Ouvi um barulho de bagunça e me virei para observar. Um grupo de vândalos entrou no bar, vestidos com camisa de time. Grandes valentões do futebol, também apelidados de "hooligans" por aqui. Isso me deixou um pouco apreensiva, então, eu me levantei e decidi ir embora... Porém, meu olhar cruzou com o olhar de um deles sem querer, e ele veio em minha direção.
- Olha o que eu achei por aqui. - Ele gritou. Fiquei com medo, muito medo mesmo. - Você é uma gracinha! Por que não bebemos juntos?
- Ahn... Na verdade, eu estou indo embora.
- Não, não está. - Ele disse. Eu arregalei meus olhos. - Você vai beber comigo! - Disse.
Eu não sabia o que fazer, principalmente quando ele tomou uma garrafa de vodka da mão de um amigo, e levantou.
- Ahn... Eu não bebo isso aí. - Falei.
- Abre a boca, bonequinha! - Ele disse, e eu não abri. - Abre, eu estou mandando! - Disse, apertando o meu braço.
Eu acabei cedendo. Pensei que tomar um gole de vodka era melhor do que apanhar de um valentão. Depois que bebi o grande gole que ele despejou na minha boca, eu comecei a procurar Nicole, mas ela havia sumido junto com o cara gato que ela arrumou. Que droga, eu estou sozinha!

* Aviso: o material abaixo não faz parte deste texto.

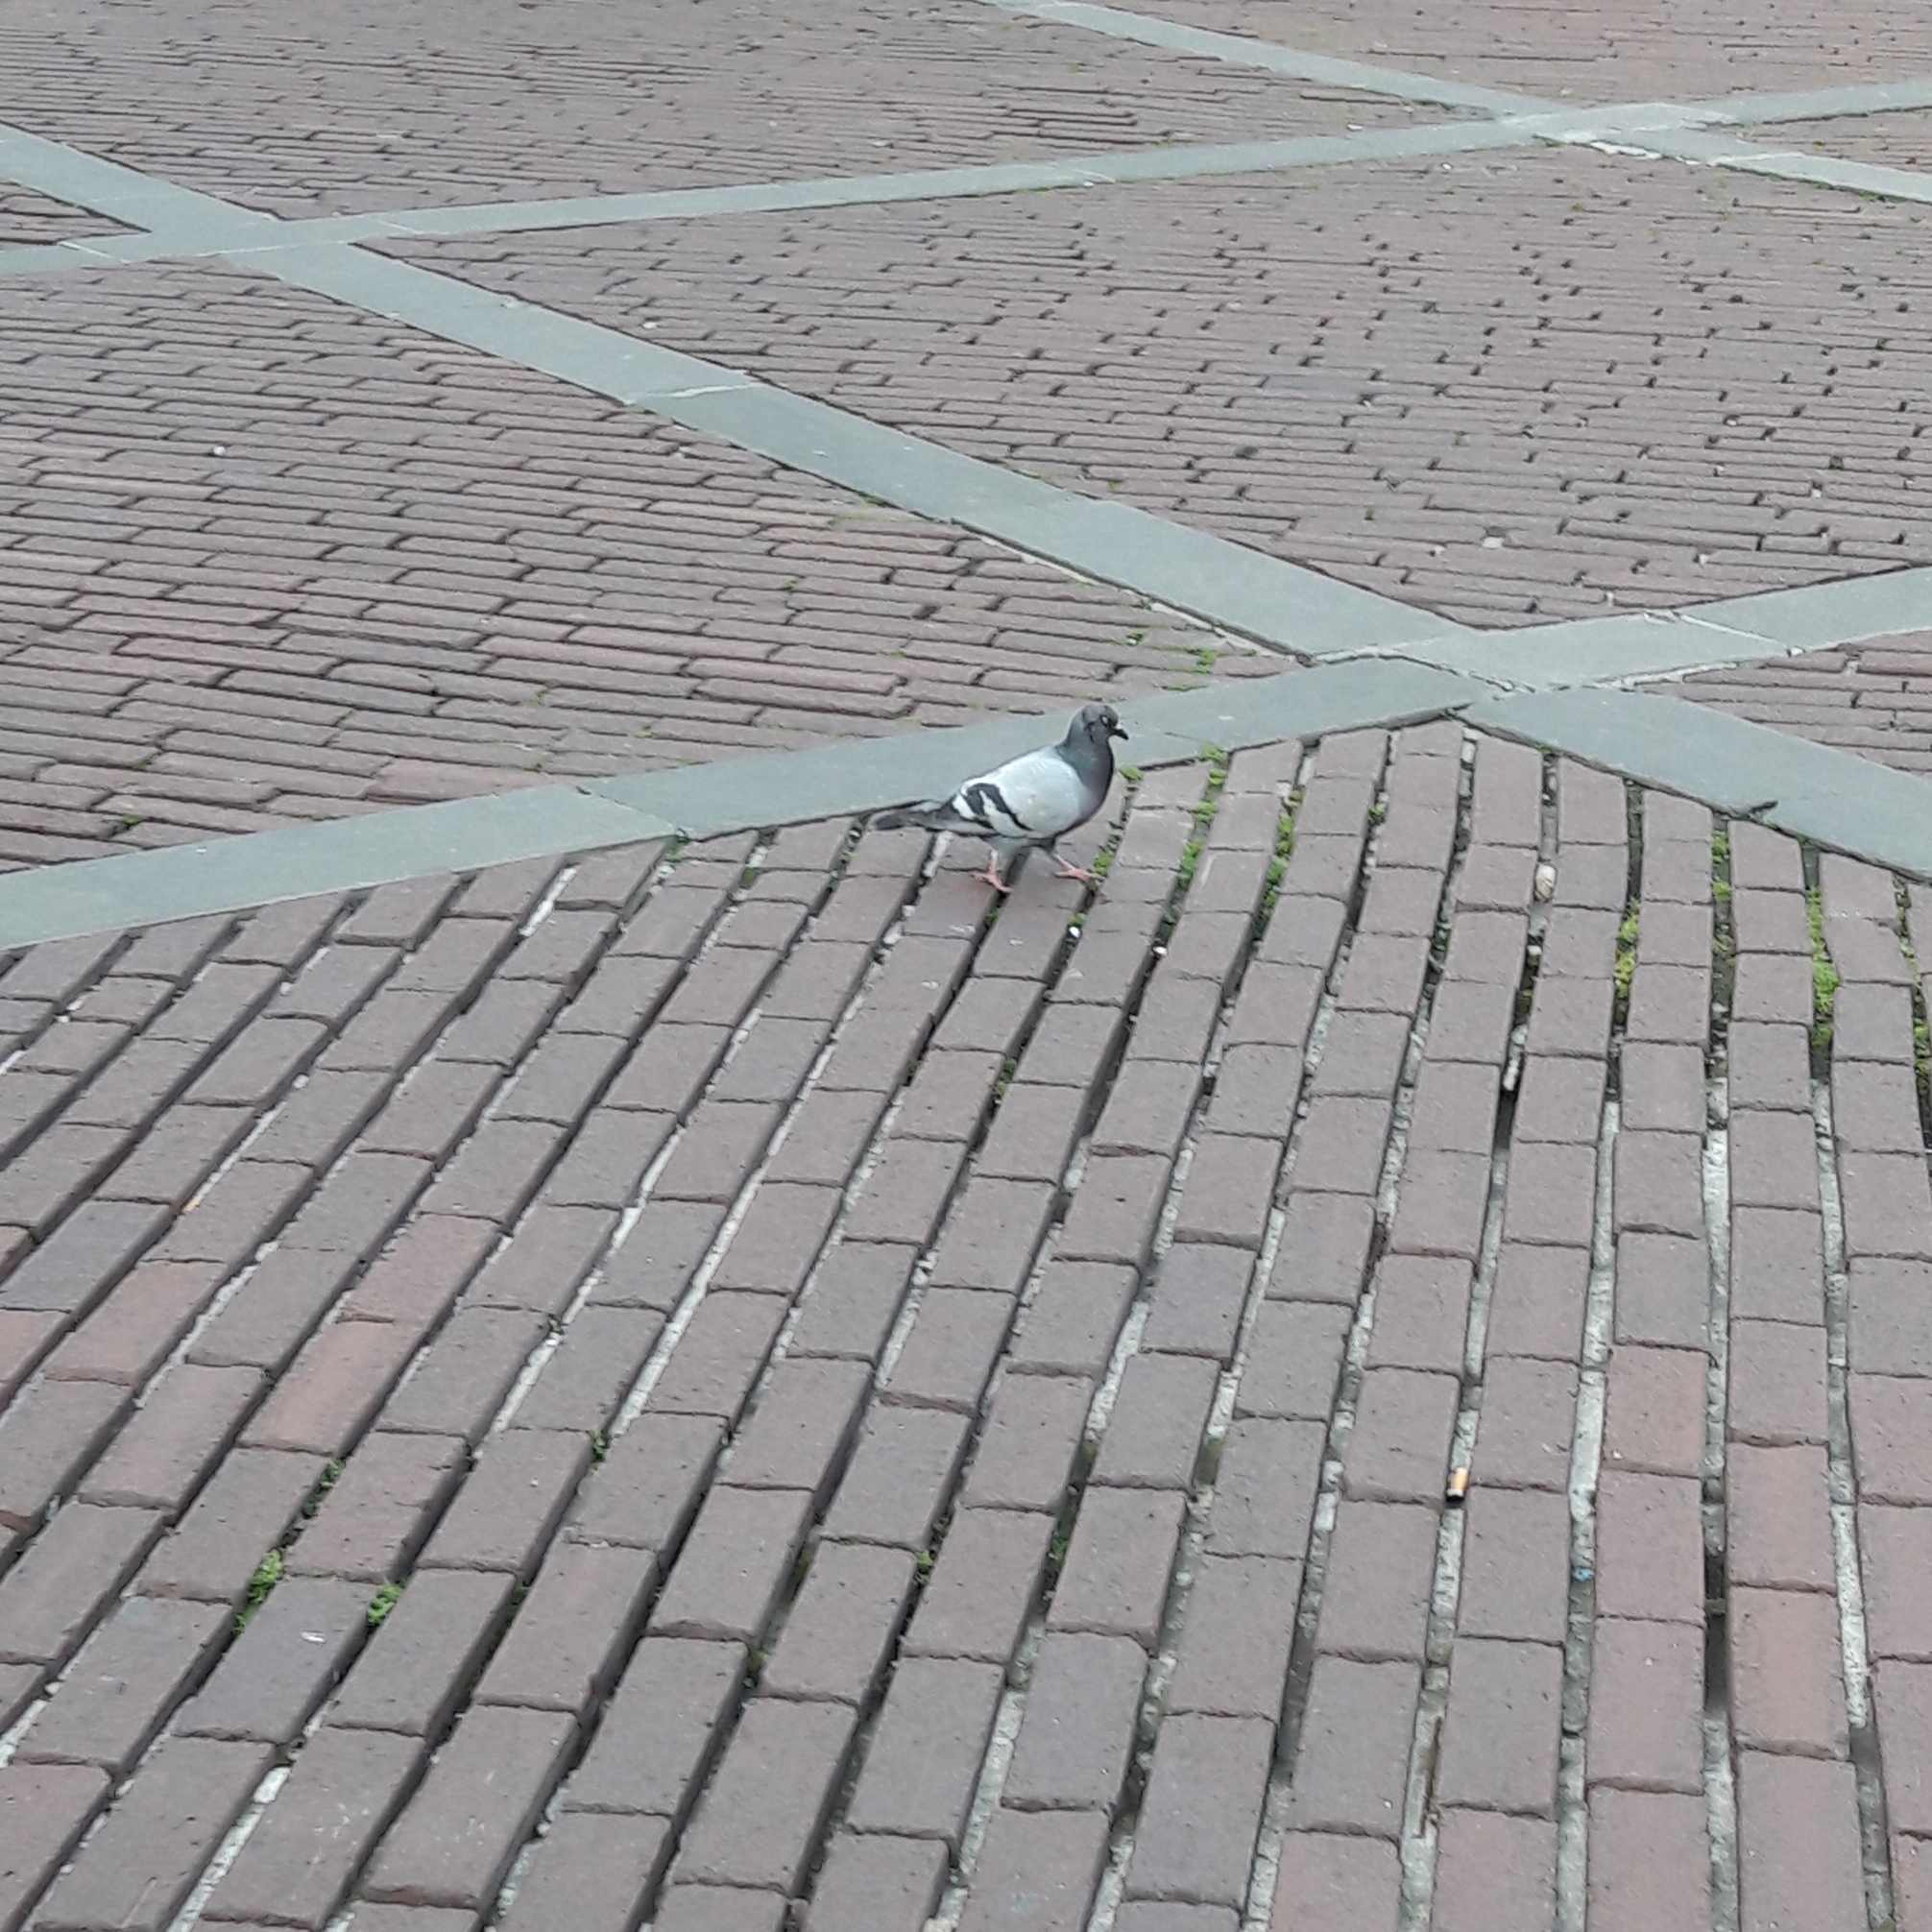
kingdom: Animalia
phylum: Chordata
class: Aves
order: Columbiformes
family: Columbidae
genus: Columba
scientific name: Columba livia
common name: Rock pigeon
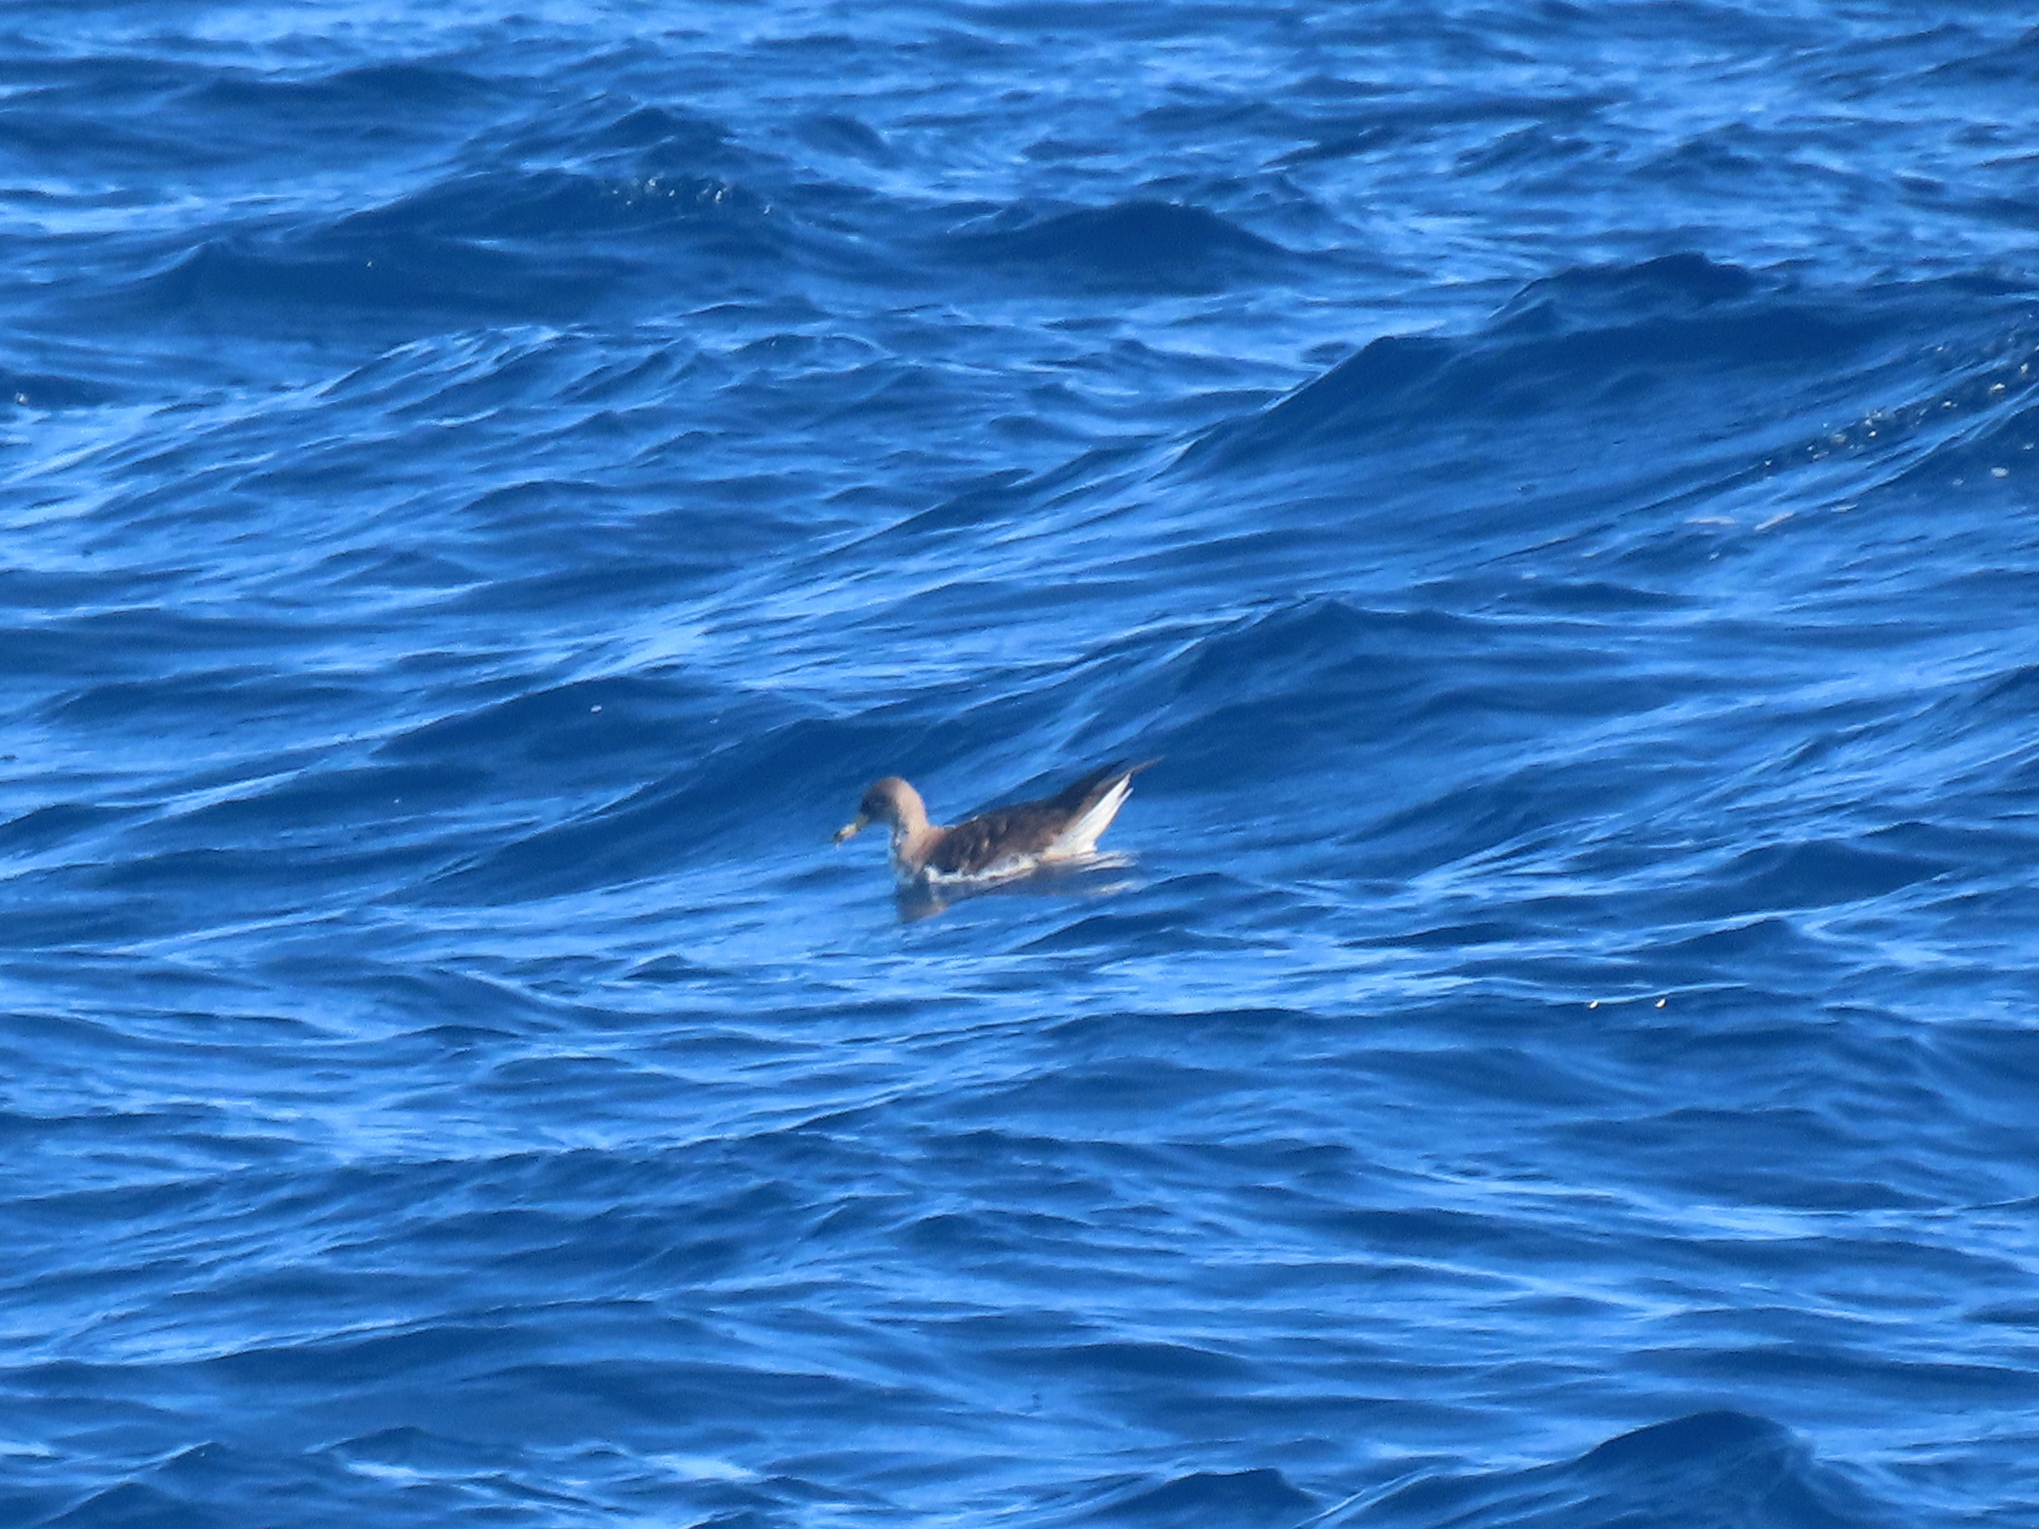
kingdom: Animalia
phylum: Chordata
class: Aves
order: Procellariiformes
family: Procellariidae
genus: Calonectris
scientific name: Calonectris diomedea
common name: Cory's shearwater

Eu tentei me desvencilhar do grupo dos hooligans várias e várias vezes, mas não consegui. De tempos em tempos, o homem que me segurava pelo braço, me obrigava a tomar mais um gole de vodka. E em um determinado momento, apesar de sóbria, eu já não conseguia mais ficar em pé.
- Pelo amor de Deus... Chega... - Eu falei, quando ele me mostrou a garrafa de vodka. Eu me segurei em um banco, pra não cair.
- Esse é o último, e eu te levo pra casa. Pra minha casa, é óbvio. - Ele riu com os amigos. - Vou ter uma noite ótima!
- Vai mesmo! Olha, como ela é gostosa! Olha essas coxas! Já veio para o bar na intenção de transar com alguém, hein? - Um deles disse. Eram três ao meu redor, como eu iria me defender?
Tive medo de ser estuprada, e eu sabia que seria. Então, eu comecei a procurar por alguém que fosse no bar... E eu vi aquele homem: Henry Abel. Ele estava ali, e estava vindo em minha direção. Seria uma visão do paraíso?
- Henry... - Eu falei, tentando chama-lo.
- Elle. - Ele disse, se aproximando, com a voz séria. - Vou te levar pra casa. - Ele falou, me segurando pelo braço.
Quando ele percebeu que eu não conseguia mais ficar em pé, passou o braço ao redor da minha cintura e me segurou.
- Epa, epa, epa... Você chegou agora no bar, e está querendo levar minha garota embora? - O homem que estava me embebedando disse.
Henry olhou para o lado com um sorrisinho irônico.
- Sua? - Disse, erguendo as sobrancelhas.
- Eu não sou dele, eu não sou dele. - Falei, desesperada.
O homem tentou agarrar meu punho, mas Henry não deixou. Ele me ajudou a encostar em um dos bancos que estava próximo, e foi conversar com o homem.
- Solte a garota, ela é minha. - O homem disse. Eu me agarrei em Henry, com medo.
- Não. Vamos embora, Elle. - Henry disse, e fez menção de se virar para ir embora.